The problems don’t stop with Cage either. The accusations include Quantic Dream as a whole. One employee in particular was reported to have been photoshopping his fellow employees onto pornography and posting them around the office. When asked about this employee, Cage admitted to knowing about it but couldn’t stop because the photos were created on a personal computer, not a work one. It’s sad to see a man who considers himself so creatively powerful apparently rendered helpless by work/personal time limitations.
Again though, Cage’s problems just don’t seem to end, only pile on. The practices of Quantic Dream aside, Cage’s games are often problematic or at least troubling. Every game includes overtly sexual material. Sure, these titles often strive to represent typical or mundane tasks, however lengthy sequences like Ellen Page’s aforementioned shower scene, seem to be added for voyeurism rather than storytelling or character building. His games also often include allusions to larger issues at hand. For instance, the upcoming Detroit tells a story about how androids are differently treated. The starkness of Detroit’s aims become clear in the recently released demo.
In the demo you can play out a scene often seen in Detroit’s trailers.
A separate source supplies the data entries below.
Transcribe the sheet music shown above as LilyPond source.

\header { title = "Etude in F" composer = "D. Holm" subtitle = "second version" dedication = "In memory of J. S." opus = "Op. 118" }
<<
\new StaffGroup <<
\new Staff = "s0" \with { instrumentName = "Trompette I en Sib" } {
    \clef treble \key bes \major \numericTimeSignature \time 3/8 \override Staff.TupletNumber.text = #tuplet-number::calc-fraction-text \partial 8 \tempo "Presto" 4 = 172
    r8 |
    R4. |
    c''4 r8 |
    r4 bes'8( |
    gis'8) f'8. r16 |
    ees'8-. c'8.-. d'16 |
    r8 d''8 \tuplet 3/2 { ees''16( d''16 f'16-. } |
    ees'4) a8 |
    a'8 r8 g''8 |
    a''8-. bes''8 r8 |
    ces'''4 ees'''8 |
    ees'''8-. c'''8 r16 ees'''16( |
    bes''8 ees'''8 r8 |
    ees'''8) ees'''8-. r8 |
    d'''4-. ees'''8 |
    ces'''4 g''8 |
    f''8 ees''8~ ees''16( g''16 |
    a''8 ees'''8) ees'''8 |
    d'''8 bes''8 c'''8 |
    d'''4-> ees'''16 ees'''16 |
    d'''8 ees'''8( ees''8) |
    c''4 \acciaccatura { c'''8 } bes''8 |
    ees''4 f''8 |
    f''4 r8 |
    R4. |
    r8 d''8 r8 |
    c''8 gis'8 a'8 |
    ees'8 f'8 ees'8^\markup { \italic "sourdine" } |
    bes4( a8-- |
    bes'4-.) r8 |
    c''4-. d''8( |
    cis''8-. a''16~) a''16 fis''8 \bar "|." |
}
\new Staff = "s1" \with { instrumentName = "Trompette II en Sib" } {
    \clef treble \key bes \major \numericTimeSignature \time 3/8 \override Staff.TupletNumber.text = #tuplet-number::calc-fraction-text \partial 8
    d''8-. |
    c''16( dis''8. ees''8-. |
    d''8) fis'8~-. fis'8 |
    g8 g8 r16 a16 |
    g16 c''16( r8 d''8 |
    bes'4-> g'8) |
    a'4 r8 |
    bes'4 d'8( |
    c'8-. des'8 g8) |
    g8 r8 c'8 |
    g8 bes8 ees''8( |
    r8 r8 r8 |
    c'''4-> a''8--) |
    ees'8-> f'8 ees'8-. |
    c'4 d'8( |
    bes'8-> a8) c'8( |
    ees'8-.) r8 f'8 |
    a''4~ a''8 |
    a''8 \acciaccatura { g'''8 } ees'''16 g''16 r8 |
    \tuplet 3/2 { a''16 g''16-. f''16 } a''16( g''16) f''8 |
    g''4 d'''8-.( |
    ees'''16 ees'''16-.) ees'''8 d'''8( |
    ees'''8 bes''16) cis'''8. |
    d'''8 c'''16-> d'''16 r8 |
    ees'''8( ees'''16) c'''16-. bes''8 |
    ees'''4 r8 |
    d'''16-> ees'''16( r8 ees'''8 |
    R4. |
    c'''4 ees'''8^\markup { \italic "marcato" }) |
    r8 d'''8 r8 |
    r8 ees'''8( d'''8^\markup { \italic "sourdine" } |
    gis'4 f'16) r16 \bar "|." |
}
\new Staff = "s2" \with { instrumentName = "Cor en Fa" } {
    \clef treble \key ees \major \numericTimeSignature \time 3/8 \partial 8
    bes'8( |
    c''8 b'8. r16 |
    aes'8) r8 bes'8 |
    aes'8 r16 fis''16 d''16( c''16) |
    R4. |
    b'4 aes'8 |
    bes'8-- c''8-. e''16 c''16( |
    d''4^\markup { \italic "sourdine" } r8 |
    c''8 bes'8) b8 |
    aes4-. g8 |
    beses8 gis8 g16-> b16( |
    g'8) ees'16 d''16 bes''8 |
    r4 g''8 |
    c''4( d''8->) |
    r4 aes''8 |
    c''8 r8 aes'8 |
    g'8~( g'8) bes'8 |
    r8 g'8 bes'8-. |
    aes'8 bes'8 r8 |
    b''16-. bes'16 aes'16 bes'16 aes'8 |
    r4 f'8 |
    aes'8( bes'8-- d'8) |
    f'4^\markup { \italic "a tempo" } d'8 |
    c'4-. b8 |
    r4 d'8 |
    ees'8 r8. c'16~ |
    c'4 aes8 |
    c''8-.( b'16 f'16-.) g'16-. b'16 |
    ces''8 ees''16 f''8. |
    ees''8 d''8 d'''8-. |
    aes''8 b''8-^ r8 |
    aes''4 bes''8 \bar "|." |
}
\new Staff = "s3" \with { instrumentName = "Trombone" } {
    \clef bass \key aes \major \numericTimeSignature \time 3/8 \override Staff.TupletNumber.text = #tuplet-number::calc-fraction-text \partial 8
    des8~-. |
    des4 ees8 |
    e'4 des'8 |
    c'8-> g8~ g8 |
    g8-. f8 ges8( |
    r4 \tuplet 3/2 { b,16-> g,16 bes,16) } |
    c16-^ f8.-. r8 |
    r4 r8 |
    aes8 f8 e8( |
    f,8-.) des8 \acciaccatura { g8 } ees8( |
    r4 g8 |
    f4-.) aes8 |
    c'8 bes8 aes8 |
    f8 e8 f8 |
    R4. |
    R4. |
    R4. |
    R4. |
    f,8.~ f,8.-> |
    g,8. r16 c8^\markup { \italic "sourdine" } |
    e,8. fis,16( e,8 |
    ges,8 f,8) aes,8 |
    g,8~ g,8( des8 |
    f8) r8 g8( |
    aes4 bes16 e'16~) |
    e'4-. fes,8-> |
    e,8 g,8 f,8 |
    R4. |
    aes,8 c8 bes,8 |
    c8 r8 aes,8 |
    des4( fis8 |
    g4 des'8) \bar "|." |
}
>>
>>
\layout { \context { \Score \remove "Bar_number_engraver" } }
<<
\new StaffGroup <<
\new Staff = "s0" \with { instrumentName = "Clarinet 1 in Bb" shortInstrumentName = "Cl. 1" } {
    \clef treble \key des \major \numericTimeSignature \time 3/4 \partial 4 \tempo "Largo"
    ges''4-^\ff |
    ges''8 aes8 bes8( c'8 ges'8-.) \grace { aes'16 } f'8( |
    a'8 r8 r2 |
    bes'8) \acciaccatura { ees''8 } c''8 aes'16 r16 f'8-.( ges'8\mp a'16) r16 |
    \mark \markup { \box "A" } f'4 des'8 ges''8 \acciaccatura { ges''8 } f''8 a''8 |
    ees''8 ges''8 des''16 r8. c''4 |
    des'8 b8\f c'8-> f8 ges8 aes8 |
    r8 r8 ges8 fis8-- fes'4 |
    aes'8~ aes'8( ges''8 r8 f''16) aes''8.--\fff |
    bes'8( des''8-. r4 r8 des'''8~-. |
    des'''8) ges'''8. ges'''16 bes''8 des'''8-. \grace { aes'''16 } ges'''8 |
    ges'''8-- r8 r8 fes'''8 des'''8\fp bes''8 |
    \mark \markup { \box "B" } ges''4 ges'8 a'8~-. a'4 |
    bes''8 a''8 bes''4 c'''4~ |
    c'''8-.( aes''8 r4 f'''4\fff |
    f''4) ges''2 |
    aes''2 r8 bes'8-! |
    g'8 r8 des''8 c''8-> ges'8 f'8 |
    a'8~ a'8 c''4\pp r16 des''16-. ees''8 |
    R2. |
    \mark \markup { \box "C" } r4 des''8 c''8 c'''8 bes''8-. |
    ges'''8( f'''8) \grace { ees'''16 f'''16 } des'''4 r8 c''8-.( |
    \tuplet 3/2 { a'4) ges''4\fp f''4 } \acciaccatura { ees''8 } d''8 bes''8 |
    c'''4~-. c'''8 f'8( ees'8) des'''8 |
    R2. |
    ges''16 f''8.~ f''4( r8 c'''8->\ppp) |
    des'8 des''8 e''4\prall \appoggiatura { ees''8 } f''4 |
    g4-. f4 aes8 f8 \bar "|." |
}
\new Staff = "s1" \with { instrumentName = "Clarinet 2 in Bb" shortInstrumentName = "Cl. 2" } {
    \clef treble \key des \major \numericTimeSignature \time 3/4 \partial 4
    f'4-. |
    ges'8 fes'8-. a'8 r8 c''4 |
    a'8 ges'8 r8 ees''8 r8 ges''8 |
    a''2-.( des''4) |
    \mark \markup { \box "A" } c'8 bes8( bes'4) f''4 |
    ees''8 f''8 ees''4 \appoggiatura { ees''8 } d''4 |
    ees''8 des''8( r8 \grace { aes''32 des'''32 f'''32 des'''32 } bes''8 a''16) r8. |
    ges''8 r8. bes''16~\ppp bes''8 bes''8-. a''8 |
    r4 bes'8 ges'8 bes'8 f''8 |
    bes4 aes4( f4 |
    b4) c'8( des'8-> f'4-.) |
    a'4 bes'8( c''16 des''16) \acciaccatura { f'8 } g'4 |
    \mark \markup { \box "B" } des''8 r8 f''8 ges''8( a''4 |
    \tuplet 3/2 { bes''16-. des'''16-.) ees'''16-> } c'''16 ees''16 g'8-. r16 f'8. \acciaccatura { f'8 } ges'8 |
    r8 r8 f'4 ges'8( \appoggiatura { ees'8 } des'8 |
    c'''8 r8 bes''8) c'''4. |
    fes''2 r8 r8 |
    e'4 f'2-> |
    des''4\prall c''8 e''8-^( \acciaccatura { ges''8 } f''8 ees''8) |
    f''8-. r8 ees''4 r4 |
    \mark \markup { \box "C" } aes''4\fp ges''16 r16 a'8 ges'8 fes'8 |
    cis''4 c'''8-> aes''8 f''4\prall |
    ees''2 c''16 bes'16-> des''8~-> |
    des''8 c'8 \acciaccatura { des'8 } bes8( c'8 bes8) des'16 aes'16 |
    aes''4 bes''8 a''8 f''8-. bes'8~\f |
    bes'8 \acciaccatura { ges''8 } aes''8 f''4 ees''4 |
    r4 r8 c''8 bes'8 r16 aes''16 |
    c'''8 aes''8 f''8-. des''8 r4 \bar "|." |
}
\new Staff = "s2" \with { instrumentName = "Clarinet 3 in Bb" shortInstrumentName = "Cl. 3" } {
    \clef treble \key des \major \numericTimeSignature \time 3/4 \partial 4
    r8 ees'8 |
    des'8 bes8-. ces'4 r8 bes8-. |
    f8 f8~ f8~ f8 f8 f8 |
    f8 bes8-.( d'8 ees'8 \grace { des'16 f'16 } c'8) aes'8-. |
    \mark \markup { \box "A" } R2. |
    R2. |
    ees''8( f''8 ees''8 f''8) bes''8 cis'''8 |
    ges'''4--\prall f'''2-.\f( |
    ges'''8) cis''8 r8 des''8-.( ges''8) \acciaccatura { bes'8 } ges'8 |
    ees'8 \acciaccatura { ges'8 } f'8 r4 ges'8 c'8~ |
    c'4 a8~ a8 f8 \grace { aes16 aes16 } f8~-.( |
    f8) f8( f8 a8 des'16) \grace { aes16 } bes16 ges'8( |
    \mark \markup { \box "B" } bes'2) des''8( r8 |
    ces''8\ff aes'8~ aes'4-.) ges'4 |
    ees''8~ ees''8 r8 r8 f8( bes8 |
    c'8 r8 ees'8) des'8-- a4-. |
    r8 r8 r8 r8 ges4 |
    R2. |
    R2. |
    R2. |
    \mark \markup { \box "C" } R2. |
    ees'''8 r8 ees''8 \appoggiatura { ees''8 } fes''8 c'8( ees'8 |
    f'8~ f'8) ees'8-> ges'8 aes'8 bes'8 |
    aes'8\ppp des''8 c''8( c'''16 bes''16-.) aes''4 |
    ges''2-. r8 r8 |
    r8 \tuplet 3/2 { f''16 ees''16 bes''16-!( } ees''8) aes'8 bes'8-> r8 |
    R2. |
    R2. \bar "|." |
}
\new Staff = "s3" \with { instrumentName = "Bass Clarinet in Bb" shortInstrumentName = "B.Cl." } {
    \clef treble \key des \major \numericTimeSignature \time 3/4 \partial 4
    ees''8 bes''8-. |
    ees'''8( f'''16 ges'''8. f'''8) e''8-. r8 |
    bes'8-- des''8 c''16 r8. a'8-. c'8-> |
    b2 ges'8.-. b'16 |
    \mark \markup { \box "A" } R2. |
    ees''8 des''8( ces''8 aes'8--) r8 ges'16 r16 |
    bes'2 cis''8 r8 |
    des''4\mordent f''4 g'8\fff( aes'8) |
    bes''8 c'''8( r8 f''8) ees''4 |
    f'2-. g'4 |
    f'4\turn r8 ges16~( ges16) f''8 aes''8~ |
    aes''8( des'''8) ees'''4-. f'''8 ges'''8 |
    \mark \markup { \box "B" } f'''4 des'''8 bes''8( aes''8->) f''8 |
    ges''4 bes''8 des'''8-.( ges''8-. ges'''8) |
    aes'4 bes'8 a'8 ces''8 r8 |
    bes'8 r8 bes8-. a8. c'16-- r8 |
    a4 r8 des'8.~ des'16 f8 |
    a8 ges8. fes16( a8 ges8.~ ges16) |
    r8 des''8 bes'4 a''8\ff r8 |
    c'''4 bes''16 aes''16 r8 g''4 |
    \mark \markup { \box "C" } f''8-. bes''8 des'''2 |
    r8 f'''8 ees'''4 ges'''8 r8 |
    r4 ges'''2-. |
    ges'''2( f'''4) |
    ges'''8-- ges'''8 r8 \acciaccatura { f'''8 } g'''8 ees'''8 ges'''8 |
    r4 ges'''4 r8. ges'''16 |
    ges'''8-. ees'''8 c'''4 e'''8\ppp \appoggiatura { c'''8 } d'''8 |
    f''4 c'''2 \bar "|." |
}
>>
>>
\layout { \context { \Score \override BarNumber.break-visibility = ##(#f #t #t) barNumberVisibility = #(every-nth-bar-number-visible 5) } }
You’re an android hostage negotiator tasked with attempting to gather information and saving a little girl who has been taken by a rogue android. It examines androids having feelings, how humans treat androids, and the android’s roles in the divided society they operate in. It may be that the finished game discovers a way to examine these topics in a mature and valid way. Previous Cage games suggest otherwise. Often time these issues are merely presented, rarely carry any weight to them, and are often shown in overly dramatic settings.
Quantic Dream and David Cage create their own unique kind of games. No other major studio is developing games with a focus on the mundane movements of everyday life and attempting to attach complicated stories to them. Few games examine the themes and subject matter that these games often wade right into. However there is just too much baggage now saddled alongside Cage and his company. Too many issues and concerns to turn away from. I can understand why someone would enjoy a Quantic Dream game but for me enough is enough.
David Cage will probably keep making games. They get enough attention and positive reviews that he will keep pushing on. We have to draw a line though. We have to say that at some point Cage has created too much of a disgusting bubble around himself and, despite their merits, it affects what he makes. Detroit should honestly be reviewed based on its quality alone, however that’s where I draw the line. Detroit is still a David Cage game, the two cannot be separated, and there is no way I can support David Cage.